What you have to do = Set down the data again exactly. Pictures are not part of the copy.

Material supplied =
= Beginning of Section =
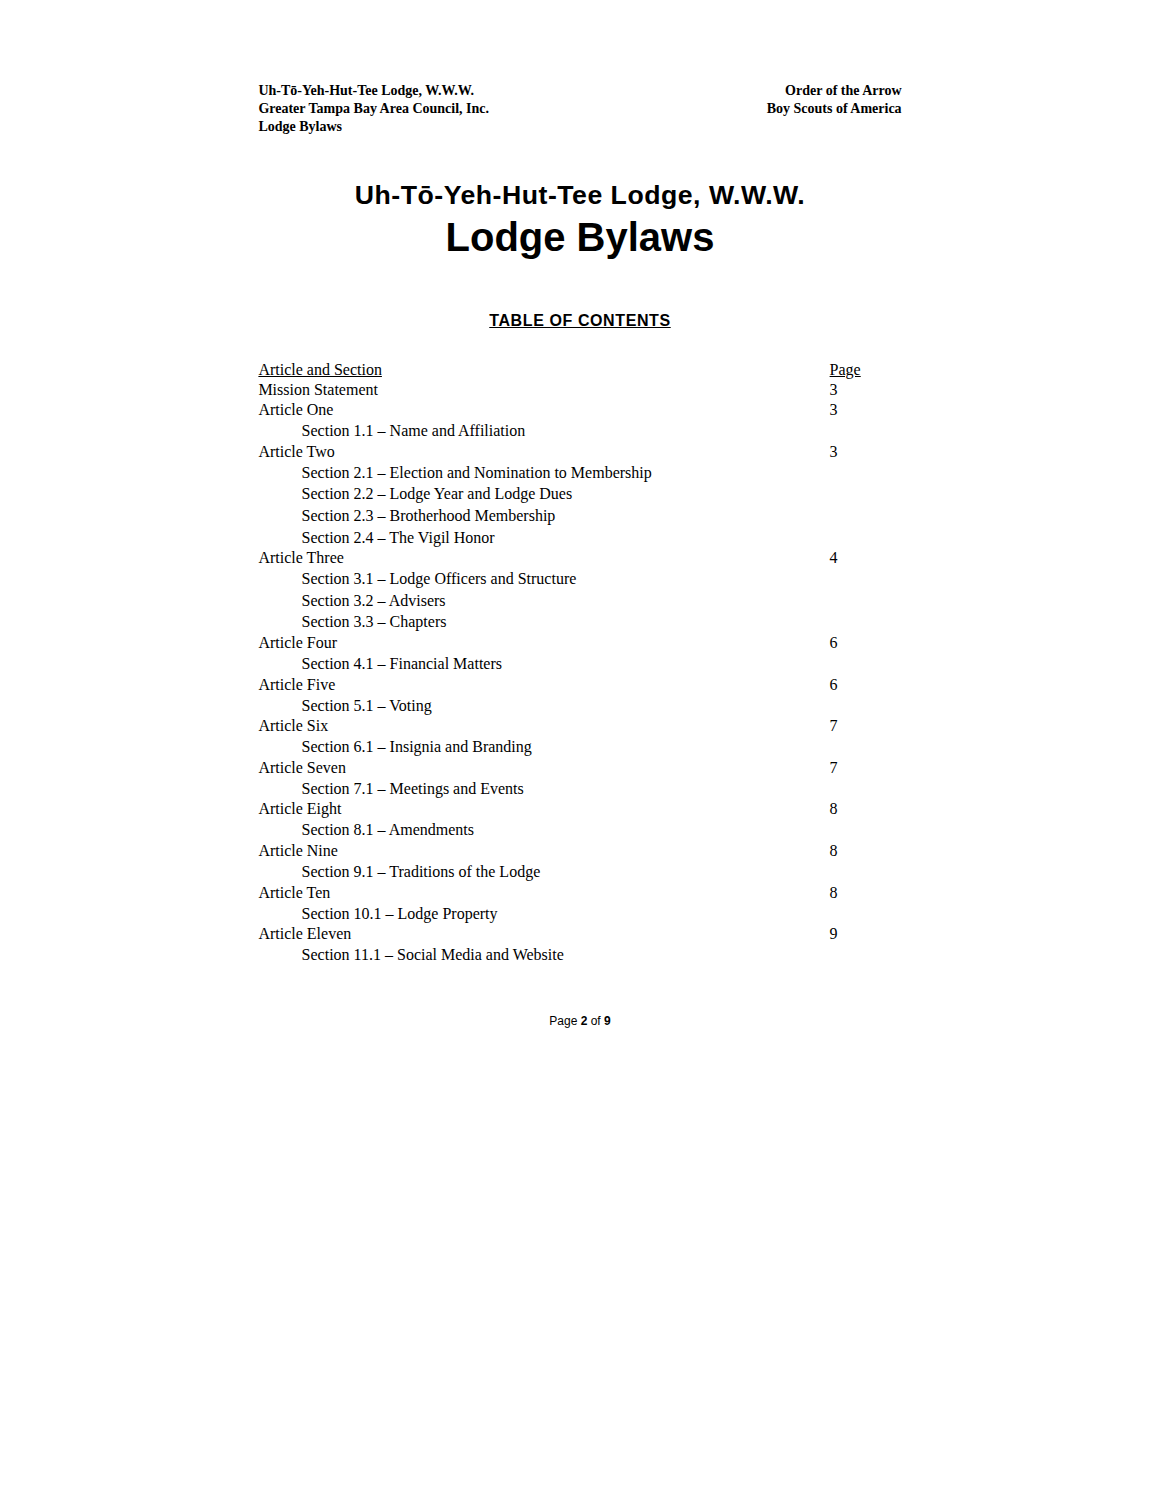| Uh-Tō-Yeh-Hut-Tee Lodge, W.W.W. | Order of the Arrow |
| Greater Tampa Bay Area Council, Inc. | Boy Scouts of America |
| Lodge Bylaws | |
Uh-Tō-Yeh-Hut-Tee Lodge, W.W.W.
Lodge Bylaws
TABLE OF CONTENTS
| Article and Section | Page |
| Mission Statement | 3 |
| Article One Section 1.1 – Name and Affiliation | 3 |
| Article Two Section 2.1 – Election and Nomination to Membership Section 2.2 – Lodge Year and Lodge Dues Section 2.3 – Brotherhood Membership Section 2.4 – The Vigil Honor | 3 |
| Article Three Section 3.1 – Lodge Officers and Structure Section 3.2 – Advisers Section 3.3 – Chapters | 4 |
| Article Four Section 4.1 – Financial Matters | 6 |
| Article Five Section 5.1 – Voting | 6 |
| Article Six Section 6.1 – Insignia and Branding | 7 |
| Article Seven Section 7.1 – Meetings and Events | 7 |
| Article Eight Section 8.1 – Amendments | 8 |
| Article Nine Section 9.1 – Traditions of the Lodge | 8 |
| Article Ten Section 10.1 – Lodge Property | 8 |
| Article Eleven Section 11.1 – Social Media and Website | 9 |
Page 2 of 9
= End of Section =
Solution below =
| Uh-Tō-Yeh-Hut-Tee Lodge, W.W.W. | Order of the Arrow |
| Greater Tampa Bay Area Council, Inc. | Boy Scouts of America |
| Lodge Bylaws | |
Uh-Tō-Yeh-Hut-Tee Lodge, W.W.W.
Lodge Bylaws
TABLE OF CONTENTS
| Article and Section | Page |
| Mission Statement | 3 |
| Article One Section 1.1 – Name and Affiliation | 3 |
| Article Two Section 2.1 – Election and Nomination to Membership Section 2.2 – Lodge Year and Lodge Dues Section 2.3 – Brotherhood Membership Section 2.4 – The Vigil Honor | 3 |
| Article Three Section 3.1 – Lodge Officers and Structure Section 3.2 – Advisers Section 3.3 – Chapters | 4 |
| Article Four Section 4.1 – Financial Matters | 6 |
| Article Five Section 5.1 – Voting | 6 |
| Article Six Section 6.1 – Insignia and Branding | 7 |
| Article Seven Section 7.1 – Meetings and Events | 7 |
| Article Eight Section 8.1 – Amendments | 8 |
| Article Nine Section 9.1 – Traditions of the Lodge | 8 |
| Article Ten Section 10.1 – Lodge Property | 8 |
| Article Eleven Section 11.1 – Social Media and Website | 9 |
Page 2 of 9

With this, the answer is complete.